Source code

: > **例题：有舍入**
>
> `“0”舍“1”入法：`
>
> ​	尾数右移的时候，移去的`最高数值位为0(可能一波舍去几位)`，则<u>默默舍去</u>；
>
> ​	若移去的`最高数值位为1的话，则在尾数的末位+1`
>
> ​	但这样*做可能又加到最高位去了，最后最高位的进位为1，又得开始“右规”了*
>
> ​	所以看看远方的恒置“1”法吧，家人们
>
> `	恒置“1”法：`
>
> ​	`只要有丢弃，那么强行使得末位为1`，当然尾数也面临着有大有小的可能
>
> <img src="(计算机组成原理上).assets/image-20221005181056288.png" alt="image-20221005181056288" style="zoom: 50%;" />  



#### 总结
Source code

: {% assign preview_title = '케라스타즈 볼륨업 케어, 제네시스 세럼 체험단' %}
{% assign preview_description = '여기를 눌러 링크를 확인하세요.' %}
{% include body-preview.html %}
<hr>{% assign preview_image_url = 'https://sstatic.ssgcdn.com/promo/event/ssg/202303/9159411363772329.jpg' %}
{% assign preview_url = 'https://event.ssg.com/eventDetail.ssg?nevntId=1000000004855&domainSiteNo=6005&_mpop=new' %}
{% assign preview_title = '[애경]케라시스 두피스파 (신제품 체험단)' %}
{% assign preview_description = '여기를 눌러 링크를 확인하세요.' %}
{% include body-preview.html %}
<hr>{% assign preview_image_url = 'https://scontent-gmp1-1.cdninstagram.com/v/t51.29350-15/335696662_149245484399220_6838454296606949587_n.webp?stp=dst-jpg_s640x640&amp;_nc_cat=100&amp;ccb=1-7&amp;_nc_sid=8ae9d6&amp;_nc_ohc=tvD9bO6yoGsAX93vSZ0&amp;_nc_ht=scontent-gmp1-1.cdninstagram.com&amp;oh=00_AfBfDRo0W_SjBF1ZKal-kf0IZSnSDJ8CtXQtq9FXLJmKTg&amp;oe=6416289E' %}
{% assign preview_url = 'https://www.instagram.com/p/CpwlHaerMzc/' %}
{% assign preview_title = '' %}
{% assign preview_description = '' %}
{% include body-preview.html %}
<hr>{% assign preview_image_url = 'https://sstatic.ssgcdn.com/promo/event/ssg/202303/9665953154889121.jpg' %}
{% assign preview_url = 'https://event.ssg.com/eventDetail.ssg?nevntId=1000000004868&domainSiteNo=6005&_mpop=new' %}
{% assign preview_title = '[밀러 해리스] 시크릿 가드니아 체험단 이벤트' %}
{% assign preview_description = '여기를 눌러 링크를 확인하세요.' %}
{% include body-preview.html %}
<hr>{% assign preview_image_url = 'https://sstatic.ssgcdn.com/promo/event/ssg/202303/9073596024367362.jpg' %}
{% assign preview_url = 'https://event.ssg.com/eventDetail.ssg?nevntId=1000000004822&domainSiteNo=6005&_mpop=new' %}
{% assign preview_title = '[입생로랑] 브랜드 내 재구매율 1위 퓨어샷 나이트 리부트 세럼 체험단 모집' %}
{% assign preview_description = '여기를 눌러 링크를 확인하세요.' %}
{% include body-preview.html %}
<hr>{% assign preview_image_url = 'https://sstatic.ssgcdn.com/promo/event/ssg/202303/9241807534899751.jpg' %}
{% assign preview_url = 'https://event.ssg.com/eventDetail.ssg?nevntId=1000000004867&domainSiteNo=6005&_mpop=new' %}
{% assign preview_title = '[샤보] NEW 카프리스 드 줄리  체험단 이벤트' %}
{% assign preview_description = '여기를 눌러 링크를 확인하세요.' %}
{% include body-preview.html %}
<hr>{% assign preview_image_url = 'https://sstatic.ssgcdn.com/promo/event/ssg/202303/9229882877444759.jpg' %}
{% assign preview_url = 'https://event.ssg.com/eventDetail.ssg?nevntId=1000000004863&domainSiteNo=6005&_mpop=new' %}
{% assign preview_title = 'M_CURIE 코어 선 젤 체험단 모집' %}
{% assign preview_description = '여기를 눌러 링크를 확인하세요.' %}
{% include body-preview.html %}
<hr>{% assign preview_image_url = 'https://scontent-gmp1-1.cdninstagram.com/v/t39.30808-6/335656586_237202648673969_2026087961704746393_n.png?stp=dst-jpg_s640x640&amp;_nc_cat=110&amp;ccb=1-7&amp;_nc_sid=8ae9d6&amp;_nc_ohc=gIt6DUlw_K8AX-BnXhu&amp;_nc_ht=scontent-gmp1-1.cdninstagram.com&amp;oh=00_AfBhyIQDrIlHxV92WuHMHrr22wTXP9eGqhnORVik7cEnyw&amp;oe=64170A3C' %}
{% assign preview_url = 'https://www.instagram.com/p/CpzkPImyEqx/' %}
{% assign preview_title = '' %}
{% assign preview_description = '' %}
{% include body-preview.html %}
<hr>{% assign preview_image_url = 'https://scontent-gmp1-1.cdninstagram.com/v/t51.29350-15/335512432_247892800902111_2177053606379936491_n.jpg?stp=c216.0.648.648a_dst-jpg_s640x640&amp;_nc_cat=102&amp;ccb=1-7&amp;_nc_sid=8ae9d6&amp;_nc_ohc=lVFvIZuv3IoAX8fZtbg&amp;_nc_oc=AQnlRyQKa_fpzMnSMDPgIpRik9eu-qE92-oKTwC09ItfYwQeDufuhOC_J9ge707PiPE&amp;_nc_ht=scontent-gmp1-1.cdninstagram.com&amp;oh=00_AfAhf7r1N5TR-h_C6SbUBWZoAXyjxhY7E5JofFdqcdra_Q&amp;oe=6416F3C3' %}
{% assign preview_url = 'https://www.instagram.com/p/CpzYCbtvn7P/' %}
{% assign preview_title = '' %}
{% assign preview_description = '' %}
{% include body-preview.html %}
####################
TO DO: Copy out each line of the data where the string "eventDetail" appears.

ANSWER FOR THIS EXERCISE:
{% assign preview_url = 'https://event.ssg.com/eventDetail.ssg?nevntId=1000000004855&domainSiteNo=6005&_mpop=new' %}
{% assign preview_url = 'https://event.ssg.com/eventDetail.ssg?nevntId=1000000004868&domainSiteNo=6005&_mpop=new' %}
{% assign preview_url = 'https://event.ssg.com/eventDetail.ssg?nevntId=1000000004822&domainSiteNo=6005&_mpop=new' %}
{% assign preview_url = 'https://event.ssg.com/eventDetail.ssg?nevntId=1000000004867&domainSiteNo=6005&_mpop=new' %}
{% assign preview_url = 'https://event.ssg.com/eventDetail.ssg?nevntId=1000000004863&domainSiteNo=6005&_mpop=new' %}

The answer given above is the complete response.